Additionally, texting all day in a variety of contexts and usages challenges the concept of employee monitoring and warrants SEC guidance to the industry as to what is considered a business communication. SEC enforcement division senior counsel Jaime Lynn Marinaro recently said that in general, “almost every broker-dealer likely has some form of off-channel communications,” and it is best for the firms to consider self-reporting to regulators before the SEC comes knocking on their doors.
To that effect Goldman Sachs in September fired several senior executives in its transaction banking unit after they used their personal phones to converse about work-related matters, violating the firm’s communication policy.
The proliferation of new communication tools also complicates financial firms’ efforts to comply. The pandemic ushered in wider adoption of a range of new communication methods by employees working from home, and these tools have remained popular as many employees continue to work remotely, at least part-time. Capturing all this off-channel potential business communication remains challenging.
Worker pushback also occurs as many firms are either forbidding the use of personal devices to communicate business matters or asking staff to install an app on their personal phones to collect messages for supervision, raising questions about data privacy and leading some employees to leave firms because they don’t want companies to have such access to their personal lives.
Outsize fines have meant that firms are now looking into broadening efforts to comply with the record-keeping rules. Before the large settlements of the past few years, firms would usually only surveil traders and front-office people, but now they are looking at firms’ entire staff to ensure no one is using unapproved channels to talk about business-related activities, with regulators wanting to see that tone from the top—and actions from the top—to indicate the seriousness of these violations, and to make sure there is a demand for compliance tools..
The crackdown and fines also occurs against a background of regulator mission creep. While the existing regulations covered broker-dealers, enforcement has morphed into charges also against investment advisors, swap dealers, large private equity (PE) firms, in early 2023 also major hedge funds (including Point72 and Citadel) and now added, broker-dealers and credit rating agencies.
As the SEC expands its regulatory focus beyond broker-dealers and investment advisors, all regulated entities should brace for more rigorous scrutiny on this issue. This trend is underscored in the SEC’s 2023 Examination Priorities, which pinpoint business-related communications as a key area of focus. It is therefore crucial for regulated entities to proactively assess, and enhance where necessary, their recordkeeping practices.
Raising the bar
As reported in Finextra, the escalation of this probe doesn’t just constitute additional companies being examined; the investigation process has also become more severe, with numerous sources reporting that the agency has now confiscated thousands of phones. Previously, businesses were asked to review employee handsets themselves. The new approach leaves them more open, with nowhere to hide and no control over how their findings are reported back.

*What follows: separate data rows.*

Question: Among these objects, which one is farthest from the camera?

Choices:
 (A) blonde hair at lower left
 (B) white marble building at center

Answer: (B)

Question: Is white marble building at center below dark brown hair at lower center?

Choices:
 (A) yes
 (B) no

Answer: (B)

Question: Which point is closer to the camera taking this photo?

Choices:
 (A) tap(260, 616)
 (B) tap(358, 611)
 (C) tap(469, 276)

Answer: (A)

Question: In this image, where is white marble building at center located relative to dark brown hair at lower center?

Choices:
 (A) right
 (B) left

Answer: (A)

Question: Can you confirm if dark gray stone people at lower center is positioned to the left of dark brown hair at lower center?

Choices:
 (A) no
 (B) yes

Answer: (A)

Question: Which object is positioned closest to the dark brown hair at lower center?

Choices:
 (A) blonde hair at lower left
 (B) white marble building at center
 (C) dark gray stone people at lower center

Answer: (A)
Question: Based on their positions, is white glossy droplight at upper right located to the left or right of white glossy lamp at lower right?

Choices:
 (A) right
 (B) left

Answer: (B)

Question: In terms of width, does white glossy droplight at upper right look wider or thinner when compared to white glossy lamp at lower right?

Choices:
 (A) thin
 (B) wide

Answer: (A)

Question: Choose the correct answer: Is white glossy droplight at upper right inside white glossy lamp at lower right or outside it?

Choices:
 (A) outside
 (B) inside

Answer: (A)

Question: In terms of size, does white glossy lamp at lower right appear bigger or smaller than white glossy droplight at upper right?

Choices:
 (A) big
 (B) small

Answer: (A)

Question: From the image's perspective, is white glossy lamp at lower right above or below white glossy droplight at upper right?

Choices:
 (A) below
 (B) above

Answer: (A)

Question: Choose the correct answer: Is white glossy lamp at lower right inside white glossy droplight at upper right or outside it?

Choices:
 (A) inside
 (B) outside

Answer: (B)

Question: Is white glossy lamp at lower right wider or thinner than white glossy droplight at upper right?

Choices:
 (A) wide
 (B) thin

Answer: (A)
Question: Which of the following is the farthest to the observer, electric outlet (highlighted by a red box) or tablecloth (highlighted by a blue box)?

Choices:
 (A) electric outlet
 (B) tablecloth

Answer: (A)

The next round of fines landed in September as broker-dealers and investment advisers, including Interactive Brokers and William Blair & Co, received multi-million dollar levies for similar record-keeping violations. The search for an endgame looks premature. With the SEC posting record enforcement penalty figures.
The fix is in for incentivizing pro-active self-reporting and remediation. Wall Street can no longer complacently plead ignorance.